Call To Punish Judges For Poor Judgments Refreshing

The President of the Ghana Bar Association, Mr. Benson Nutsukpui, has called on the Judicial Council to be bold and punish judges who administer bad judgements.

According to the Bar Association, bad judgements make it difficult for the citizenry to repose confidence in the judicial system of the country. The Chronicle would even add that bad judgements by judges, potentially, can destroy the nation.

The Bar Association has also commended the Judicial Council for reverting the process of promoting and recruiting judges to the old system that acknowledges experience instead of written exams.

It is very refreshing for The Chronicle to hear the Bar Association making such a bold call on the Judicial Council.

We say so, because the judiciary plays an integral part in our democratic dispensation, and any move by individual or group of people to put the judiciary on track to administer justice in the supreme interest of the country is most welcome.

The Chronicle has had countless complaints from citizens who have, at one time or the other, been handed verdicts by judges which appear to be lopsided.

We strongly believe that the Judicial Council should take bold and decisive steps to strengthen the High Court bench.

This is so, because the practice of assigning Court of Appeal judges as additional High Court judges, in most cases, to handle perceived high profile cases, entrenches the perception of a weak High Court bench.

Without mincing words, we, at The Chronicle, would like to state that indeed, there is the urgent need to sanction judges who deliver truly atrocious judgments not befitting of the high office of High Court judges.

We are glad that the Bar has given the assurance it would ensure that persons recommended by the association to the bench are of proven integrity and standard befitting the high office.

This, we believe, would strengthen the justice delivery system, which, ultimately, goes to enhance our democracy.

The Chronicle would like to sound a note of caution that if we fail, as a nation, to strengthen our judicial system, the very fabric of our society would crumble, and the consequences would not be palatable for anyone to write about.

We appreciate efforts by the Chief Justice, the Minister of Justice and Attorney to improve justice delivery as a way of building a stronger, trusted society.

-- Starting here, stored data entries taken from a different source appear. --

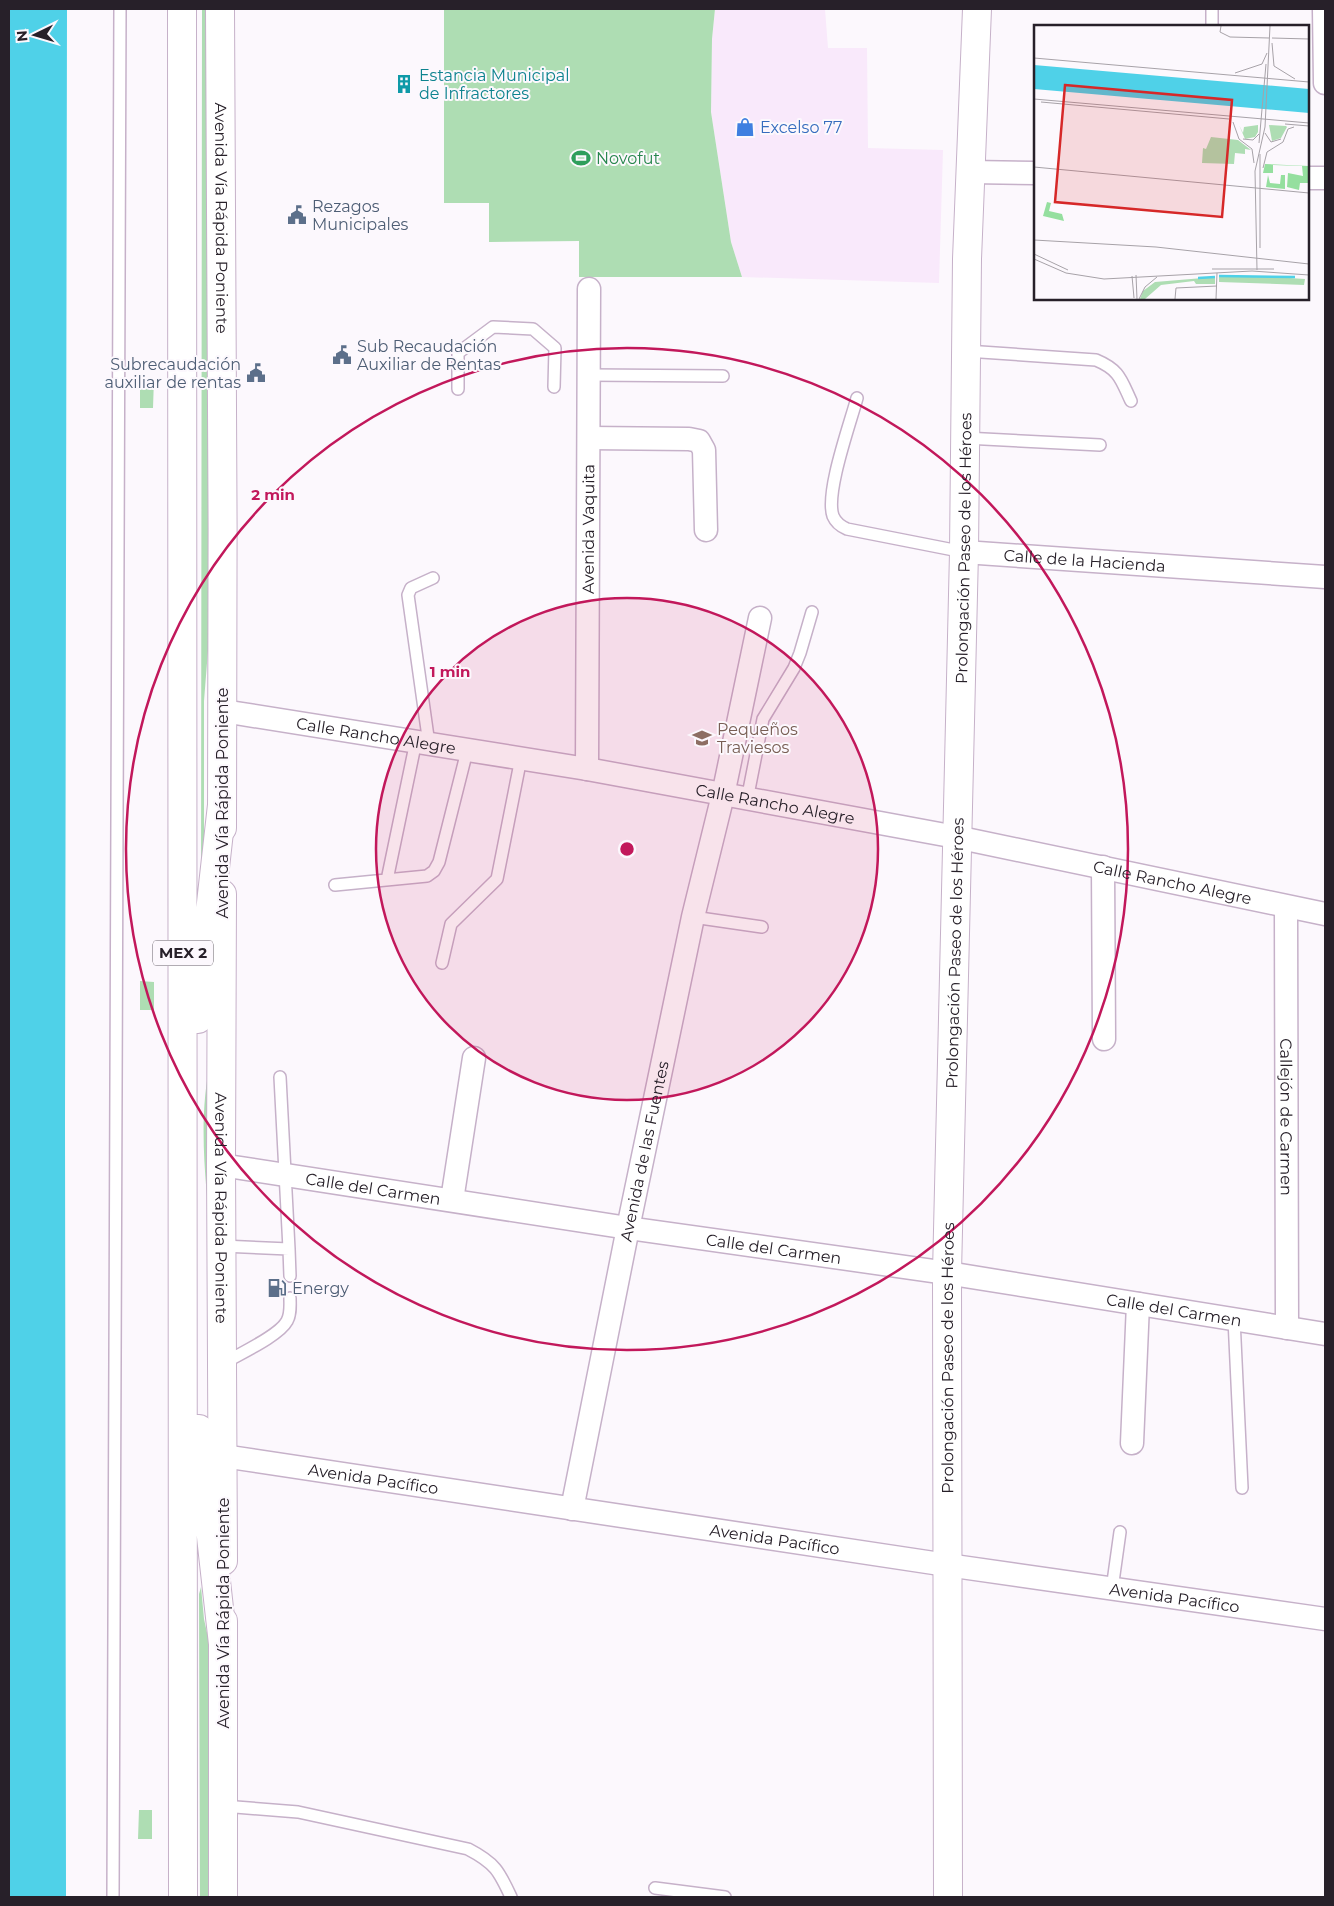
<svg xmlns="http://www.w3.org/2000/svg" width="1334" height="1906" viewBox="0 0 1334 1906" font-family="Montserrat,sans-serif">
	<style>
		.built { fill: #f9e9fb }
		.green { fill: #aeddb3 }
		.water { fill: #4fd1e8 }
		.lines { fill: none; stroke-linecap: round; stroke-linejoin: round }
		.lane-casing { stroke: #c6b1c9; stroke-width: 14 }
		.street-casing { stroke: #c6b1c9; stroke-width: 25 }
		.secondary-casing { stroke: #c6b1c9; stroke-width: 30 }
		.primary-casing { stroke: #c6b1c9; stroke-width: 30 }
		.highway-casing { stroke: #c6b1c9; stroke-width: 30 }
		.lane { stroke: #fff; stroke-width: 11 }
		.street { stroke: #fff; stroke-width: 22 }
		.secondary { stroke: #fff; stroke-width: 28 }
		.primary { stroke: #fff; stroke-width: 28 }
		.highway { stroke: #fff; stroke-width: 28 }
		.ring { fill: none; stroke: #c2185b; stroke-width: 2.5 }
		.labels { text-anchor: middle; stroke-width: 4; stroke-linejoin: round; paint-order: stroke }
		.shield { fill: #fcf8fd; stroke: #676169; stroke-width: 1 }
		.shield-label { font-size: 15px; font-weight: bold; fill: #272029 }
		.culture-label { font-size: 16px; fill: #0d838f; stroke: #fcf8fd; text-anchor: start }
		.shop-label { font-size: 16px; fill: #366cbe; stroke: #fcf8fd; text-anchor: start }
		.leisure-label { font-size: 16px; fill: #27864d; stroke: #fcf8fd; text-anchor: start }
		.service-label { font-size: 16px; fill: #4e5e75; stroke: #fcf8fd; text-anchor: start }
		.street-label { font-size: 16px; fill: #272029; stroke: #fcf8fd }
		.education-label { font-size: 16px; fill: #785e54; stroke: #fcf8fd; text-anchor: start }
		.inset-river { fill: none; stroke: #4fd1e8; stroke-width: 2.5 }
		.inset-road { fill: none; stroke: #a7a2a8; stroke-width: 1 }
		.view { fill: #d62828; fill-opacity: 0.15; stroke: #d62828; stroke-width: 2.5 }
		.inset-edge { fill: none; stroke: #272029; stroke-width: 2.5 }
		.centre { fill: #c2185b; stroke: #fcf8fd; stroke-width: 2.5 }
		.ring-label { font-size: 15px; text-anchor: middle; font-weight: bold; fill: #c2185b; stroke: #fcf8fd; stroke-width: 4; stroke-linejoin: round; paint-order: stroke }
	</style>
	<rect width="100%" height="100%" fill="#fcf8fd"/>
	<path class="built" d="M715,9H825L828,48H867L868,148L943,150L939,283L742,277L731,242L711,112L712,39Z"/>
	<path class="green" d="M202,9H206L208,149L210,625L204,701V894H201Z
		M444,9H715L712,39L711,112L731,242L742,277H579V241L489,242V203H444Z
		M140,379H154L153,408H140Z
		M140,981L154,982V1010H140Z
		M211,1059L212,1247C206,1184 197,1121 211,1059Z
		M201,1587L204,1619L214,1665L212,1897H200L199,1594Z
		M139,1810H152V1839H138Z"/>
	<path class="water" d="M9,9H67L65,1125L66,1897H9Z"/>
	<g class="lines">
		<g class="lane-casing">
			<path id="lane" d="M1212,26V9
				M966,351L1096,360C1120,370 1121,380 1131,401
				M589,375L723,376
				M458,389V353L493,327L533,329L555,348L554,387
				M857,398C850,424 825,493 833,516C836,523 840,526 847,529L964,552
				M965,438L1100,445
				M429,744L408,595L411,588L433,578
				M747,800L763,719L794,668L800,653L812,612
				M387,880L416,741
				M335,885L427,876L434,871L439,862L467,751
				M693,917L762,927
				M442,963L451,924L497,879L521,758
				M222,1246L289,1249L280,1077
				M289,1249L290,1276
				M1234,1319L1242,1488
				M224,1363C239,1354 279,1336 287,1321C291,1314 290,1306 290,1298
				M1112,1589L1120,1532
				M223,1806L298,1812L468,1849C495,1863 499,1871 511,1897
				M655,1888L725,1897
				M113,1897L120,9"/>
		</g>
		<g class="street-casing">
			<g id="street">
				<path d="M1324,9L1325,83"/>
				<path d="M970,172L1035,173"/>
				<path d="M1308,178H1325"/>
				<path d="M589,438L689,439L699,441L704,450L706,530"/>
				<path id="s1" d="M964,552L1325,577"/>
				<path id="s2" d="M223,711L587,769L956,837L1325,914"/>
				<path id="s3" d="M587,769L589,289"/>
				<path d="M1103,867L1104,1039"/>
				<path id="s4" d="M1286,907L1287,1328"/>
				<path id="s5" d="M221,1165L628,1228L947,1273L1325,1334"/>
				<path d="M452,1200L474,1058"/>
				<path d="M1132,1443L1138,1304"/>
				<path id="s6" d="M223,1456L947,1565L1325,1619"/>
				<path id="s7" d="M572,1509L628,1228L693,917L723,795L760,618"/>
			</g>
		</g>
		<g class="secondary-casing">
			<g id="secondary">
				<path id="s8" d="M220,9C223,282 223,555 222,828"/>
				<path id="s9" d="M222,894L221,1165L223,1561"/>
				<path d="M223,1897V1621"/>
				<path id="s10" d="M948,1897L947,1273L964,552L967,259L977,9"/>
			</g>
		</g>
		<g class="primary-casing">
			<path id="primary" d="M220,10V9"/>
		</g>
		<g class="highway-casing">
			<path id="highway" d="M182,9L183,1897
				M198,1019L222,805
				M199,1429L223,1644"/>
		</g>
		<use href="#lane" class="lane"/>
		<use href="#street" class="street"/>
		<use href="#secondary" class="secondary"/>
		<use href="#primary" class="primary"/>
		<use href="#highway" class="highway"/>
	</g>
	<circle cx="627" cy="849" r="251" fill="#c2185b" fill-opacity=".12"/>
	<g class="ring">
		<circle cx="627" cy="849" r="251"/>
		<circle cx="627" cy="849" r="501"/>
	</g>
	<defs>
		<g id="building-bare" transform="scale(1.5)"><path d="M-4-6H4V6H1V3H-1V6H-4ZM-2.5-4.3h1.7v1.8h-1.7ZM.8-4.3h1.7v1.8H.8ZM-2.5-1h1.7V.8h-1.7ZM.8-1h1.7V.8H.8Z" fill="#0f9aa8" stroke="#fcf8fd" stroke-width="2.5" paint-order="stroke"/></g>
		<g id="shop-bare" transform="scale(1.5)"><path d="M-5-2.5h2.3a2.7 3.5 0 0 1 5.4 0H5L5.5 6h-11ZM-1.5-2.5h3a1.5 2.3 0 0 0-3 0Z" fill="#3f7fe0" stroke="#fcf8fd" stroke-width="2.5" paint-order="stroke"/></g>
		<g id="stadium-bare" transform="scale(1.5)"><path d="M0-5a6.5 5 0 1 0 0 10a6.5 5 0 1 0 0-10ZM-3.5-1.8h7v3.6h-7Z" fill="#2e9e5b" stroke="#fcf8fd" stroke-width="2.5" paint-order="stroke"/></g>
		<g id="civic-bare" transform="scale(1.5)"><path d="M-.6-6.5H3V-4.5H.6V-3L4-1V1h2V6H-6V1h2V-1L-.6-3ZM-1.2 2.5V6h2.4V2.5Z" fill="#5c6f8a" stroke="#fcf8fd" stroke-width="2.5" paint-order="stroke"/></g>
		<g id="school-bare" transform="scale(1.5)"><path d="M0-5L7-2L0 1L-7-2ZM-4 1L0 2.5L4 1V4Q0 6-4 4Z" fill="#8d6e63" stroke="#fcf8fd" stroke-width="2.5" paint-order="stroke"/></g>
		<g id="fuel-bare" transform="scale(1.5)"><path d="M-5.5-6h7V0h2V4h1.3V-2.5L3-4.5l.8-.8L6-3V5H2.5V1h-1V6h-7ZM-4.2-4.7v3.2H.2V-4.7Z" fill="#5c6f8a" stroke="#fcf8fd" stroke-width="2.5" paint-order="stroke"/></g>
	</defs>
	<g fill-rule="evenodd">
		<use href="#building-bare" x="404" y="84"/>
		<use href="#shop-bare" x="745" y="127"/>
		<use href="#stadium-bare" x="581" y="158"/>
		<use href="#civic-bare" x="297" y="215"/>
		<use href="#civic-bare" x="342" y="355"/>
		<use href="#civic-bare" x="256" y="373"/>
		<use href="#school-bare" x="702" y="738"/>
		<use href="#fuel-bare" x="277" y="1288"/>
	</g>
	<g class="labels">
		<rect class="shield" x="153" y="940.5" width="60" height="25" rx="4"/>
		<g class="shield-label">
			<text x="183" y="958">MEX 2</text>
		</g>
		<g class="culture-label">
			<text x="419" y="81">Estancia Municipal<tspan x="419" dy="18">de Infractores</tspan></text>
		</g>
		<g class="shop-label">
			<text x="760" y="133">Excelso 77</text>
		</g>
		<g class="leisure-label">
			<text x="596" y="164">Novofut</text>
		</g>
		<g class="service-label">
			<text x="312" y="212">Rezagos<tspan x="312" dy="18">Municipales</tspan></text>
			<text x="357" y="352">Sub Recaudación<tspan x="357" dy="18">Auxiliar de Rentas</tspan></text>
			<text x="241" y="370" text-anchor="end">Subrecaudación<tspan x="241" dy="18">auxiliar de rentas</tspan></text>
			<text x="292" y="1294">Energy</text>
		</g>
		<g class="street-label">
			<text dy="6" stroke="none"><textPath href="#s8" startOffset="209">Avenida Vía Rápida Poniente</textPath></text>
			<text dy="6" stroke="none"><textPath href="#s3" startOffset="240">Avenida Vaquita</textPath></text>
			<text dy="6" stroke="none"><textPath href="#s10" startOffset="1349">Prolongación Paseo de los Héroes</textPath></text>
			<text dy="6" stroke="none"><textPath href="#s1" startOffset="121">Calle de la Hacienda</textPath></text>
			<text dy="6" stroke="none"><textPath href="#s2" startOffset="155">Calle Rancho Alegre</textPath></text>
			<text transform="translate(222 803) rotate(-90)" y="6">Avenida Vía Rápida Poniente</text>
			<text dy="6" stroke="none"><textPath href="#s2" startOffset="560">Calle Rancho Alegre</textPath></text>
			<text dy="6" stroke="none"><textPath href="#s2" startOffset="965">Calle Rancho Alegre</textPath></text>
			<text dy="6" stroke="none"><textPath href="#s10" startOffset="944">Prolongación Paseo de los Héroes</textPath></text>
			<text dy="6" stroke="none"><textPath href="#s4" startOffset="210">Callejón de Carmen</textPath></text>
			<text dy="6" stroke="none"><textPath href="#s7" startOffset="365">Avenida de las Fuentes</textPath></text>
			<text dy="6" stroke="none"><textPath href="#s5" startOffset="154">Calle del Carmen</textPath></text>
			<text dy="6" stroke="none"><textPath href="#s9" startOffset="314">Avenida Vía Rápida Poniente</textPath></text>
			<text dy="6" stroke="none"><textPath href="#s5" startOffset="559">Calle del Carmen</textPath></text>
			<text dy="6" stroke="none"><textPath href="#s5" startOffset="964">Calle del Carmen</textPath></text>
			<text dy="6" stroke="none"><textPath href="#s10" startOffset="539">Prolongación Paseo de los Héroes</textPath></text>
			<text dy="6" stroke="none"><textPath href="#s6" startOffset="152">Avenida Pacífico</textPath></text>
			<text dy="6" stroke="none"><textPath href="#s6" startOffset="558">Avenida Pacífico</textPath></text>
			<text dy="6" stroke="none"><textPath href="#s6" startOffset="962">Avenida Pacífico</textPath></text>
			<text transform="translate(223 1613) rotate(-90)" y="6">Avenida Vía Rápida Poniente</text>
		</g>
		<g class="education-label">
			<text x="717" y="735">Pequeños<tspan x="717" dy="18">Traviesos</tspan></text>
		</g>
	</g>
	<g transform="translate(1034 25)">
		<rect width="275" height="275" fill="#fcf8fd"/>
		<path d="M205,100L209,108L210,102L224,100V107L221,112L211,114ZM235,100L252,101L253,102L247,113L238,116ZM177,112L204,115L217,125L211,124V129L201,128L200,139L168,138L169,123L172,124ZM226,251L271,254L270,260L185,257V252ZM181,252V259H162L160,256L127,260L111,274H106L109,266L121,257Z" fill="#aeddb3"/>
		<path d="M231,139L275,141V158H266L265,165L253,162L254,148L269,151L268,141L239,140V148H229ZM234,150L236,158L246,159L247,150H251V164L232,162ZM13,177L17,178L15,186L28,189L30,196L9,191Z" fill="#95df9f"/>
		<path d="M0,40L275,64V88L0,64Z" fill="#4fd1e8"/>
		<path class="inset-river" d="M185,251L261,252M164,253L181,252"/>
		<path class="inset-road" d="M187,1L186,7L196,12L235,13M238,13L275,14M238,18L240,41L261,54M0,33L275,57M201,48L228,39L233,28M0,74L275,98M7,77L195,94M199,97L205,114L218,124L220,138M251,99L275,101M231,108L237,117L247,114M209,114L219,115L225,109M225,118L232,39M0,142L275,168M229,143L233,127L249,117L254,104L260,102M0,215L122,222L275,239M226,223V129M0,229L34,245M0,234L32,248L70,254L218,246L275,250M178,244H240M223,245L221,146L231,102L236,1M102,250L103,274M98,251L100,273M105,274L111,262L123,252M141,274L142,263L183,261M182,274L183,248"/>
		<path class="view" d="M31,60L198,75L188,192L21,177Z"/>
		<rect width="275" height="275" class="inset-edge"/>
	</g>
	<circle cx="627" cy="849" r="8" class="centre"/>
	<g class="ring-label">
		<text x="273" y="500">2 min</text>
		<text x="450" y="677">1 min</text>
	</g>
	<rect width="1334" height="1906" fill="none" stroke="#272029" stroke-width="20"/>
	<g transform="translate(35 35) rotate(265)" stroke="#fcf8fd" stroke-width="4" paint-order="stroke">
	<path d="M0-4L9 19L0 12L-9 19Z" fill="#272029"/>
	<text y="-8" font-size="14" font-weight="bold" text-anchor="middle" fill="#272029">N</text>
	</g>
</svg>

But, we would quickly add that let us not forget that all projects undertaken to digitise and automate the judicial system in Ghana to enhance efficiency in justice delivery, would bear not fruit if the key players in the judicial system, the judges, do not deliver to the letter.

In the light of the above, The Chronicle would appeal to our judges to endeavour to uphold the integrity of the profession, which holds the key to building a society that would dignify human existence.